A new model of care could improve the physical health and extend the lives of people with mental illness, who typically die 25 years earlier than the general population.
A USC study published in Schizophrenia Research suggests the magic bullet may involve peer navigators. These trained role models use their life experience with recovery from mental illness, such as schizophrenia, bipolar disorder or depression, to help motivate others who could self-manage their own health needs.
“Peer navigators have proven effective at building a strong connection with clients, and this empowerment has resulted in patients having more outpatient visits with doctors, less preference for emergency room visits, more confidence in self-managing their own health care and better detection of diseases,” said principal investigator John Brekke, the Frances G. Larson Professor of Social Work at the USC Suzanne Dworak-Peck School of Social Work.
The people who want to do this work generally have been through a life-changing medical event themselves or with a loved one. They have learned the hard way how difficult it is to navigate and manage a complicated diagnosis, treatment or chronic condition. They experienced the confusion, lack of coordination, dangers and inefficiencies in the U.S. health care system, and now they want to share both what they have learned and how to avoid missteps along the way. In many cases, these are laypeople with no prior medical experience or training.
Improving coordination of care
As federal, state and local programs work to leverage the promise of the Affordable Care Act (or its replacement under the Trump administration) for better health outcomes, using approaches that facilitate greater access to quality care and treatment like peer navigators is essential, according to investigators. For the afflicted, it’s a matter of life and death.
These individuals have often times given up — they can’t help themselves — and they aren’t getting standard primary health care.
“These individuals have often times given up — they can’t help themselves — and they aren’t getting standard primary health care,” Brekke said. “What’s disturbing is that they are dying from preventable medical conditions.
“Just to bring this home, I often tell audiences that if I had been diagnosed with a serious mental illness, the aggregate data suggest that I would have died over a decade ago,” he added.
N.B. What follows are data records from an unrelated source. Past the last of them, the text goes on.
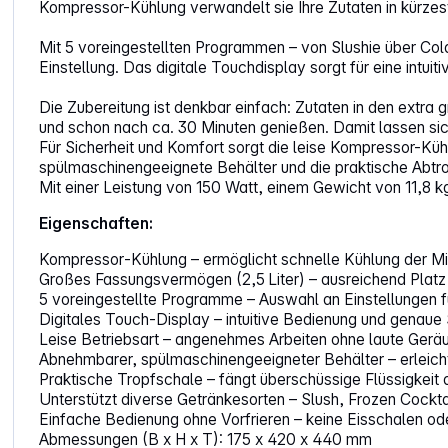
Kompressor-Kühlung verwandelt sie Ihre Zutaten in kürzeste
Mit 5 voreingestellten Programmen – von Slushie über Cold 
Einstellung. Das digitale Touchdisplay sorgt für eine intui
Die Zubereitung ist denkbar einfach: Zutaten in den extr
und schon nach ca. 30 Minuten genießen. Damit lassen sich
Für Sicherheit und Komfort sorgt die leise Kompressor-Kü
spülmaschinengeeignete Behälter und die praktische Abtr
Mit einer Leistung von 150 Watt, einem Gewicht von 11,8 k
Eigenschaften:
Kompressor‑Kühlung – ermöglicht schnelle Kühlung der Mi
Großes Fassungsvermögen (2,5 Liter) – ausreichend Platz 
5 voreingestellte Programme – Auswahl an Einstellungen fü
Digitales Touch‑Display – intuitive Bedienung und genaue
Leise Betriebsart – angenehmes Arbeiten ohne laute Gerä
Abnehmbarer, spülmaschinengeeigneter Behälter – erleicht
Praktische Tropfschale – fängt überschüssige Flüssigkeit a
Unterstützt diverse Getränkesorten – Slush, Frozen Cocktai
Einfache Bedienung ohne Vorfrieren – keine Eisschalen ode
Abmessungen (B x H x T): 175 x 420 x 440 mm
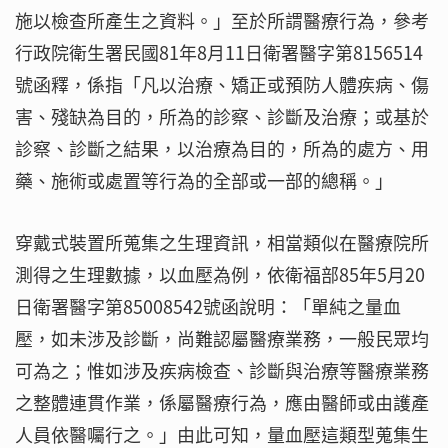
施以檢查所產生之資料。」至於所謂醫療行為，參考
行政院衛生署民國81年8月11日衛署醫字第8156514
號函釋，係指「凡以治療、矯正或預防人體疾病、傷
害、殘缺為目的，所為的診察、診斷及治療；或基於
診察、診斷之結果，以治療為目的，所為的處方、用
藥、施術或處置等行為的全部或一部的總稱。」
穿戴式裝置所蒐集之生理資訊，相當類似在醫療院所
測得之生理數據，以血壓為例，依衛福部85年5月20
日衛署醫字第85008542號函說明：「單純之量血
壓，如未涉及診斷，尚難認屬醫療業務，一般民眾均
可為之；惟如涉及疾病檢查、診斷與治療等醫療業務
之整體連貫作業，係屬醫療行為，應由醫師或由護產
人員依醫囑行之。」由此可知，量血壓這類型蒐集生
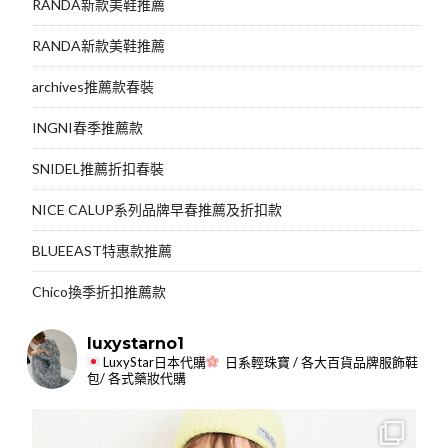
RANDA新款美鞋推薦
RANDA新款美鞋推薦
archives推薦款春裝
INGNI春季推薦款
SNIDEL推薦折扣春裝
NICE CALUP系列品牌早春推薦及折扣款
BLUEEAST特惠款推薦
Chico換季折扣推薦款
luxystarno1
LuxyStar日本代購
日系輕珠寶 / 各大百貨品牌服飾鞋
包/ 各式藥妝代購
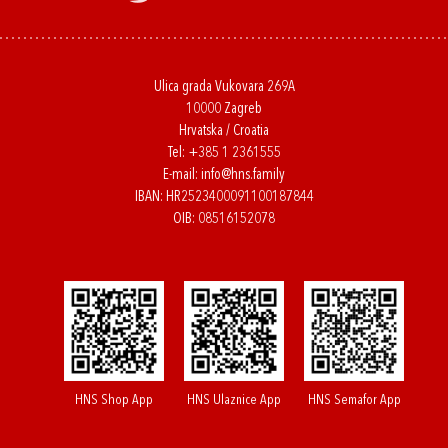
Ulica grada Vukovara 269A
10000 Zagreb
Hrvatska / Croatia
Tel:
+385 1 2361555
E-mail:
info@hns.family
IBAN: HR2523400091100187844
OIB: 08516152078
HNS Shop App
HNS Ulaznice App
HNS Semafor App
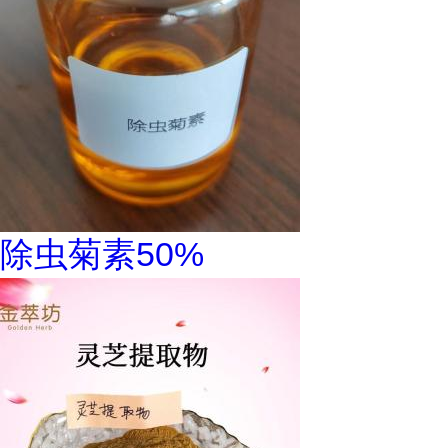
除虫菊素50%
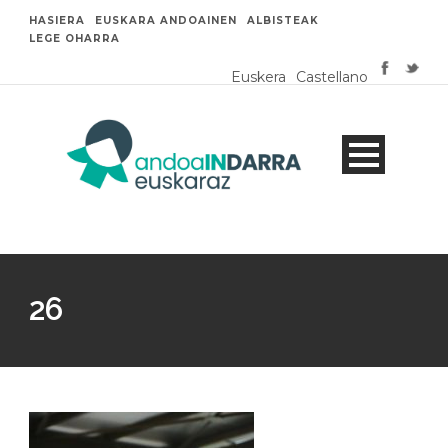
HASIERA
EUSKARA ANDOAINEN
ALBISTEAK
LEGE OHARRA
Euskera
Castellano
26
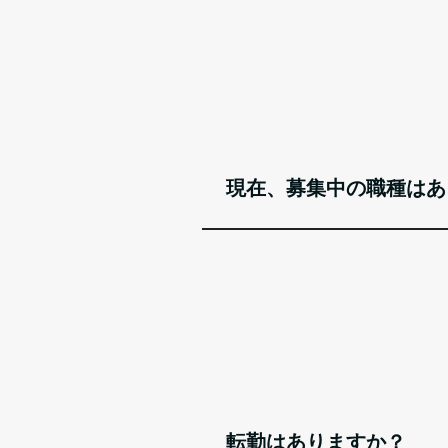
現在、募集中の職種はあ
転勤はありますか？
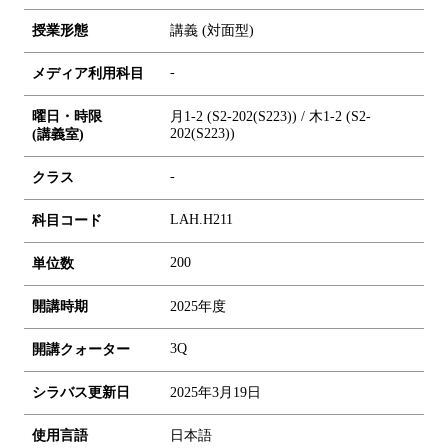
授業形態
講義 (対面型)
-
メディア利用科目
曜日・時限
月1-2 (S2-202(S223)) / 木1-2 (S2-
202(S223))
(講義室)
-
クラス
LAH.H211
科目コード
2
0
0
単位数
開講時期
2025年度
3Q
開講クォーター
シラバス更新日
2025年3月19日
使用言語
日本語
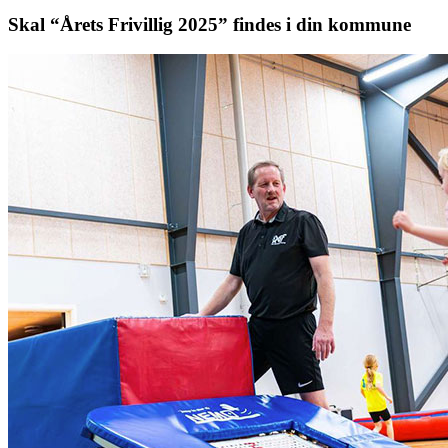
Skal “Årets Frivillig 2025” findes i din kommune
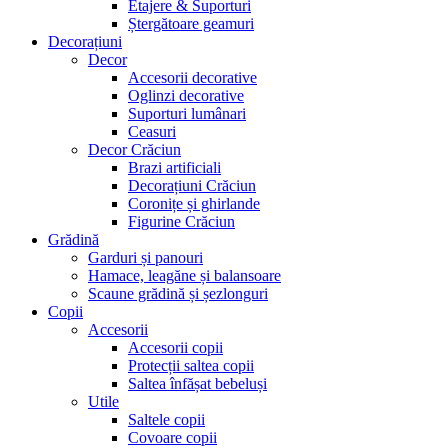
Etajere & Suporturi
Ștergătoare geamuri
Decorațiuni
Decor
Accesorii decorative
Oglinzi decorative
Suporturi lumânari
Ceasuri
Decor Crăciun
Brazi artificiali
Decorațiuni Crăciun
Coronițe și ghirlande
Figurine Crăciun
Grădină
Garduri și panouri
Hamace, leagăne și balansoare
Scaune grădină și șezlonguri
Copii
Accesorii
Accesorii copii
Protecții saltea copii
Saltea înfășat bebeluși
Utile
Saltele copii
Covoare copii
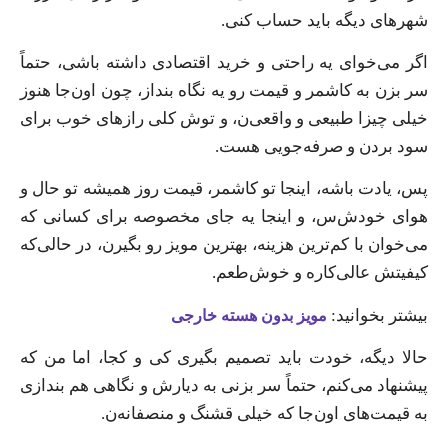
شهرهای دیگه باید حساب کنی.
اگر می‌خوای یه راحتی و خرید اقتصادی داشته باشی، حتماً
سر بزن به کاشمر و قیمت رو یه نگاه بنداز، چون اون‌جا هنوز
خیلی چیزا طبیعی و واقعی‌ن، و توش کلی رازهای خوب برای
سود بردن و صرفه‌جویی هست.
پس، یادت باشه، اینجا تو کاشمر، قیمت روز همیشه تو حال و
هوای خودش‌س، و اینجا یه جای مخصوصه برای کسانی که
می‌خوان با کم‌ترین هزینه، بهترین مویز رو بگیرن، در حالی‌که
کیفیتش عالی‌کاره و خوش‌طعم.
بیشتر بخوانید:
مویز بدون هسته خارجی
حالا دیگه، خودت باید تصمیم بگیری کی و کجا، اما من که
پیشنهاد می‌کنم، حتماً سر بزنی به دیارش و نگاهی هم بندازی
به قیمت‌های اون‌جا که خیلی قشنگ و منصفانه‌ن.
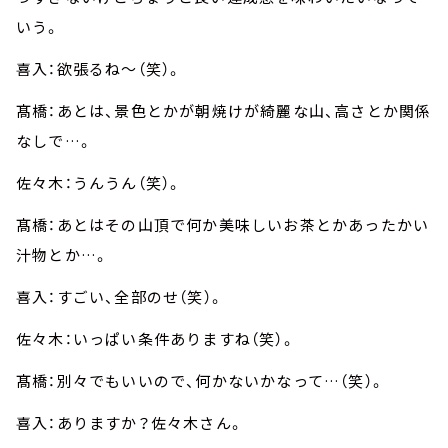
いう。
喜入：欲張るね～（笑）。
髙橋：あとは、景色とかが朝焼けが綺麗な山、高さとか関係
なしで…。
佐々木：うんうん（笑）。
髙橋：あとはその山頂で何か美味しいお茶とかあったかい
汁物とか…。
喜入：すごい、全部のせ（笑）。
佐々木：いっぱい条件ありますね（笑）。
髙橋：別々でもいいので、何かないかなって…（笑）。
喜入：ありますか？佐々木さん。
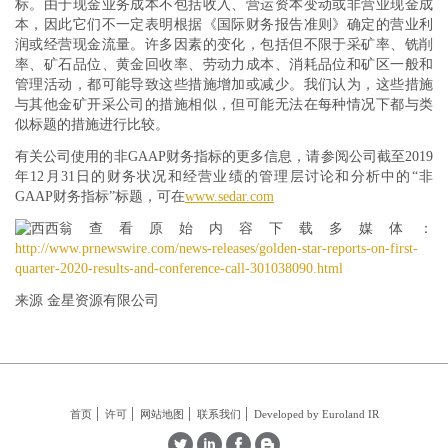
标。由于现金业务成本不包括收入、营运资本变动或非营业现金成
本，因此它们不一定表明根据《国际财务报告准则》确定的营业利
润或经营现金流量。许多因素的变化，包括但不限于采矿率、铣削
率、矿石品位、黄金回收率、劳动力成本、消耗品位和矿区一般和
管理活动，都可能导致这些措施增加或减少。我们认为，这些措施
与其他金矿开采公司的措施相似，但可能无法在每种情况下都与类
似标题的措施进行比较。
有关公司使用的非GAAP财务指标的更多信息，请参阅公司截至2019
年12月31日的财务状况和经营业绩的管理层讨论和分析中的“非
GAAP财务指标”标题，可在
www.sedar.com
查看原始内容下载多媒体：
http://www.prnewswire.com/news-releases/golden-star-reports-on-first-
quarter-2020-results-and-conference-call-301038090.html
来源 金星资源有限公司
首页
许可
网站地图
联系我们
Developed by Euroland IR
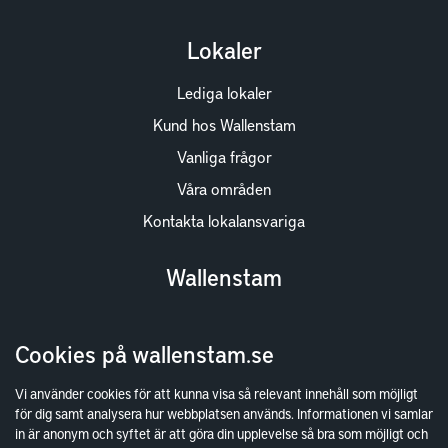
Lokaler
Lediga lokaler
Kund hos Wallenstam
Vanliga frågor
Våra områden
Kontakta lokalansvariga
Wallenstam
Investor Relations
Cookies på wallenstam.se
Finansiella rapporter
Sök fakturamottagare
Vi använder cookies för att kunna visa så relevant innehåll som möjligt
för dig samt analysera hur webbplatsen används. Informationen vi samlar
Våra fastigheter
in är anonym och syftet är att göra din upplevelse så bra som möjligt och
Hållbarhet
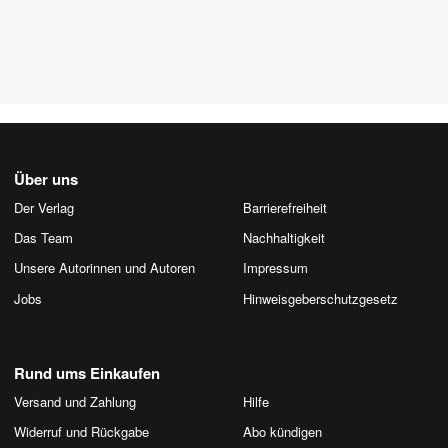
Über uns
Der Verlag
Barrierefreiheit
Das Team
Nachhaltigkeit
Unsere Autorinnen und Autoren
Impressum
Jobs
Hinweis­geber­schutz­gesetz
Rund ums Einkaufen
Versand und Zahlung
Hilfe
Widerruf und Rückgabe
Abo kündigen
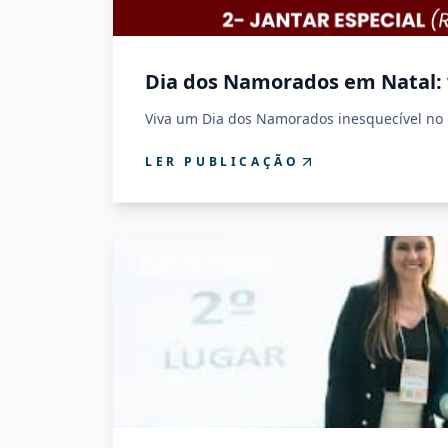
Dia dos Namorados em Natal: v
Viva um Dia dos Namorados inesquecível no 
LER PUBLICAÇÃO
INSTITUCIONAL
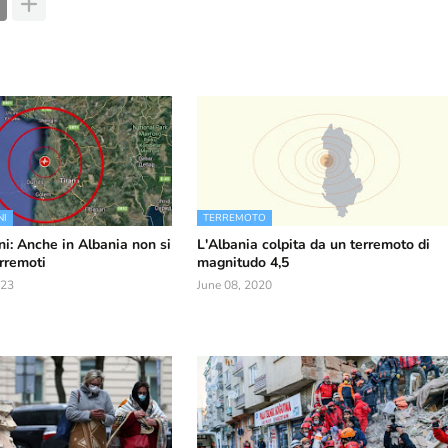
NI
TERREMOTO
ni: Anche in Albania non si
L'Albania colpita da un terremoto di
rremoti
magnitudo 4,5
023
June 08, 2020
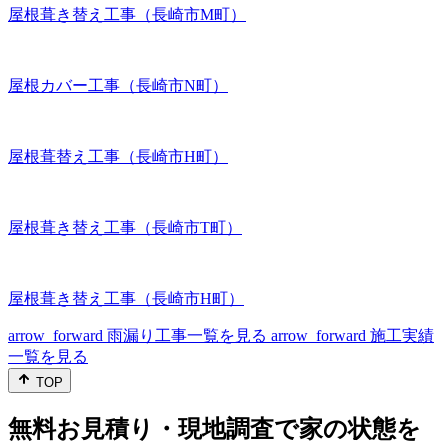
屋根葺き替え工事（長崎市M町）
屋根カバー工事（長崎市N町）
屋根葺替え工事（長崎市H町）
屋根葺き替え工事（長崎市T町）
屋根葺き替え工事（長崎市H町）
arrow_forward
雨漏り工事一覧を見る
arrow_forward
施工実績
一覧を見る
TOP
無料お見積り・現地調査で家の状態を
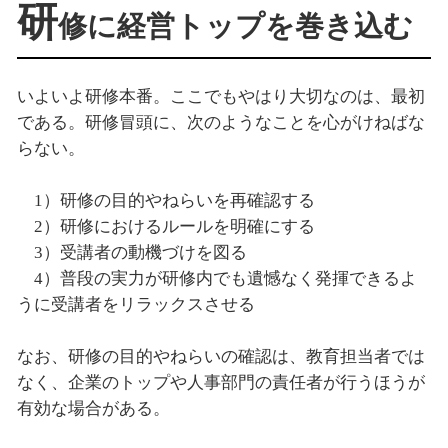
研
修に経営トップを巻き込む
いよいよ研修本番。ここでもやはり大切なのは、最初
である。研修冒頭に、次のようなことを心がけねばな
らない。
1）研修の目的やねらいを再確認する
2）研修におけるルールを明確にする
3）受講者の動機づけを図る
4）普段の実力が研修内でも遺憾なく発揮できるよ
うに受講者をリラックスさせる
なお、研修の目的やねらいの確認は、教育担当者では
なく、企業のトップや人事部門の責任者が行うほうが
有効な場合がある。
The causes — high blood pressure, heart disease, diabetes, obesity and asthma — are treatable. The problem is that people with serious mental illness tend to be socioeconomically disadvantaged and often don’t get the best available health care. Frequently, their own mental health providers pay too little regard to their physical health.
Brekke blames a fragmented health care system — one that segregates the services for physical health and mental health — for the health disparities in these individuals that often lead to uncoordinated, inferior care and increased health care costs.
“These departments are not integrated and they never have been. Providers in one field are not trained in the other, and they don’t want to deal with the issues that don’t directly involve them,” he said. “We need a health care system that is prepared to deal with persons who have a serious mental illness. They require a different kind of approach.”
Coaching for success
Brekke and his team developed and tested a behavioral model of health-service use focused on educating patients with serious mental illness about self-care, giving them the tools to manage on their own and ultimately helping them find the confidence to navigate a complicated health care system — with peer navigators as coaches.
He enlisted the help of Pacific Clinics, one of Southern California’s largest behavioral health care agencies. UniHealth Foundation and the Patient-Centered Outcomes Research Institute, which is the research arm of the Affordable Care Act, have funded his team’s work.
Many of our clients are insured, but do not know how to access and use medical care.
“Many of our clients are insured, but do not know how to access and use medical care. Many did not learn as young adults how to take care of their health,” said Laura Pancake, vice president of wellness, recovery, integrated care and training at Pacific Clinics. “In many cases, families did not prioritize health, often turning to the emergency room as their primary health care provider.”
Peer navigators use motivational strategies, modeling, role-playing and coaching to help clients achieve certain behavioral goals. They assist clients in making medical appointments, finding transportation, communicating with providers, following through with lab tests and filling prescriptions, and adhering to a doctor’s care plan.
“Peer navigators serve a critical role in coordinating care among mental health care providers, primary care providers, substance abuse providers and specialty care,” Pancake said.
Feedback indicates interactions with peer navigators improves the health care experience and gives consumers better access to services.
“Physicians like it because it helps them develop relationships with their patients and facilitates communication and understanding,” she said.
Brekke acknowledged a secondary outcome of his research has been the positive effect on the peer navigators themselves.
“It improved aspects of their self-esteem, their confidence and job satisfaction. It actually made them much more aware of their own health care needs,” he said.